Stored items

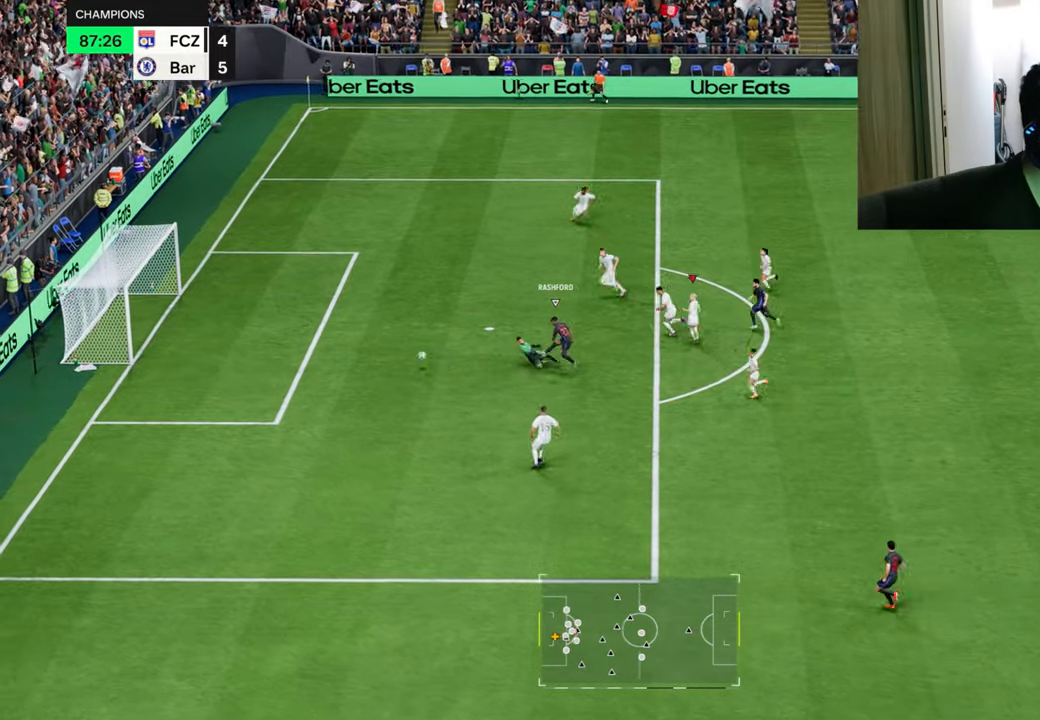
{"buttons": ["TRIANGLE", "R1"], "left_stick": "up-right", "right_stick": "center", "events": []}
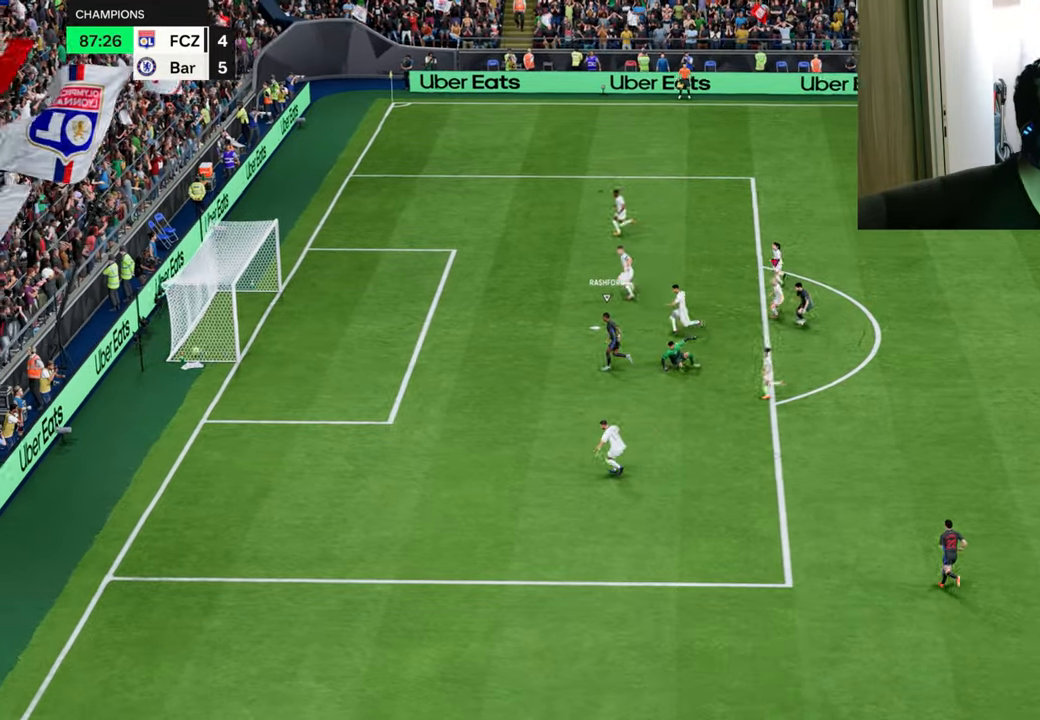
{"buttons": [], "left_stick": "center", "right_stick": "center", "events": [[150, "TRIANGLE", "up"], [167, "R1", "up"], [183, "left_stick", "up"], [300, "left_stick", "center"]]}
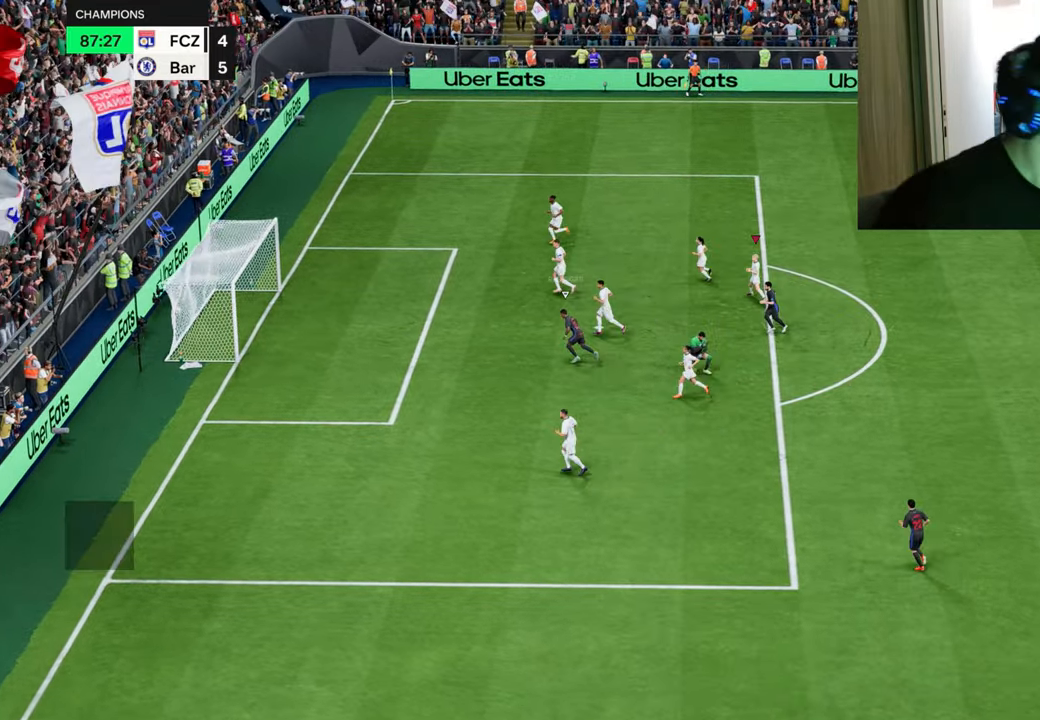
{"buttons": [], "left_stick": "center", "right_stick": "center", "events": []}
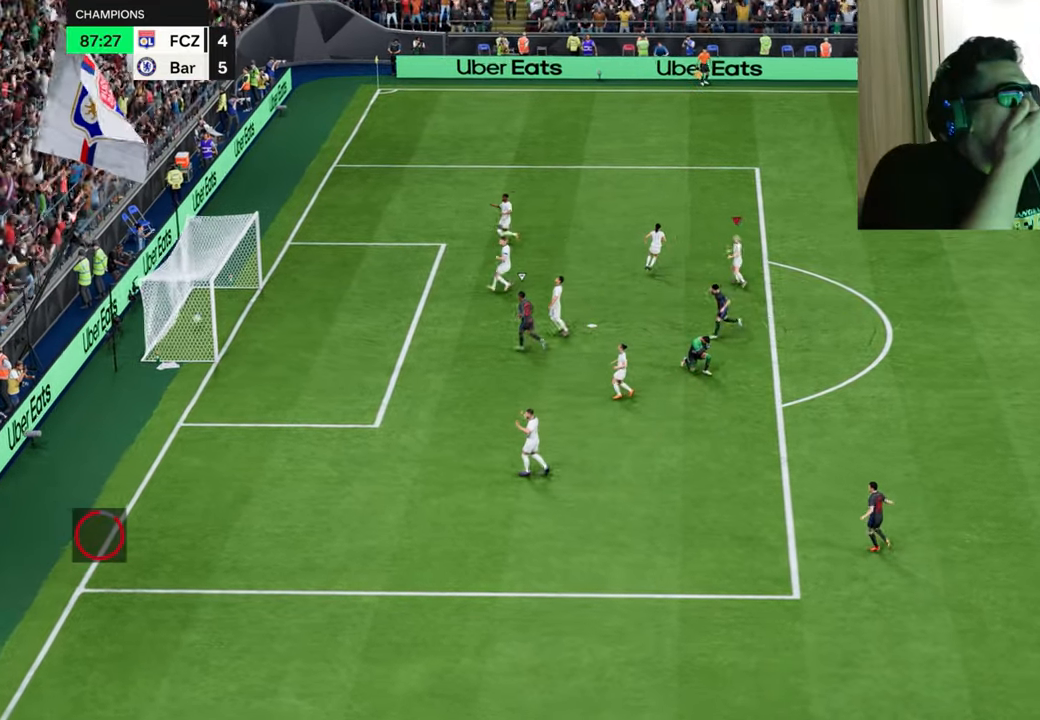
{"buttons": [], "left_stick": "center", "right_stick": "center", "events": []}
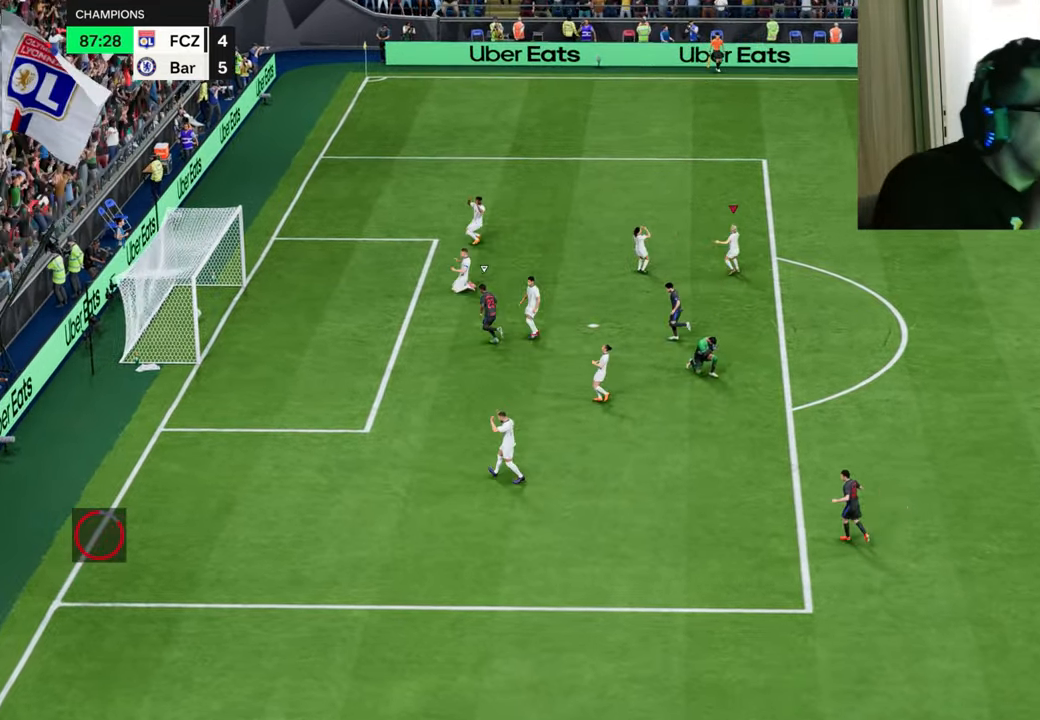
{"buttons": [], "left_stick": "center", "right_stick": "center", "events": []}
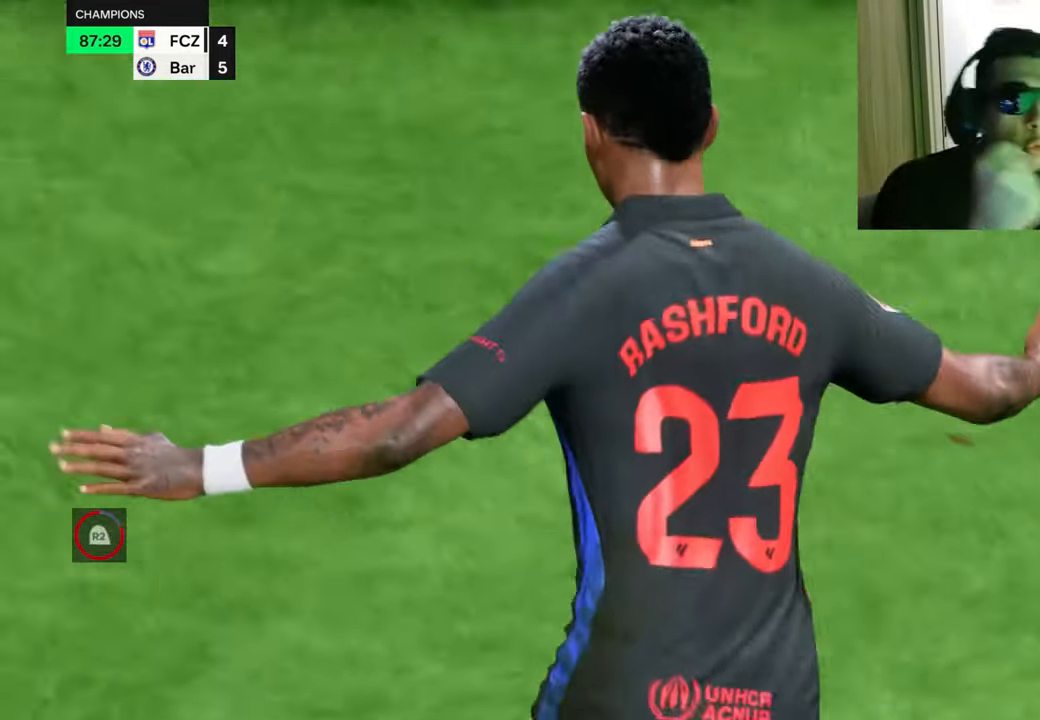
{"buttons": [], "left_stick": "center", "right_stick": "center", "events": []}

§ **Action item**: As you read the records above, find each line that contains "TRIANGLE" and copy it.

§ **Response area**:
{"buttons": ["TRIANGLE", "R1"], "left_stick": "up-right", "right_stick": "center", "events": []}
{"buttons": [], "left_stick": "center", "right_stick": "center", "events": [[150, "TRIANGLE", "up"], [167, "R1", "up"], [183, "left_stick", "up"], [300, "left_stick", "center"]]}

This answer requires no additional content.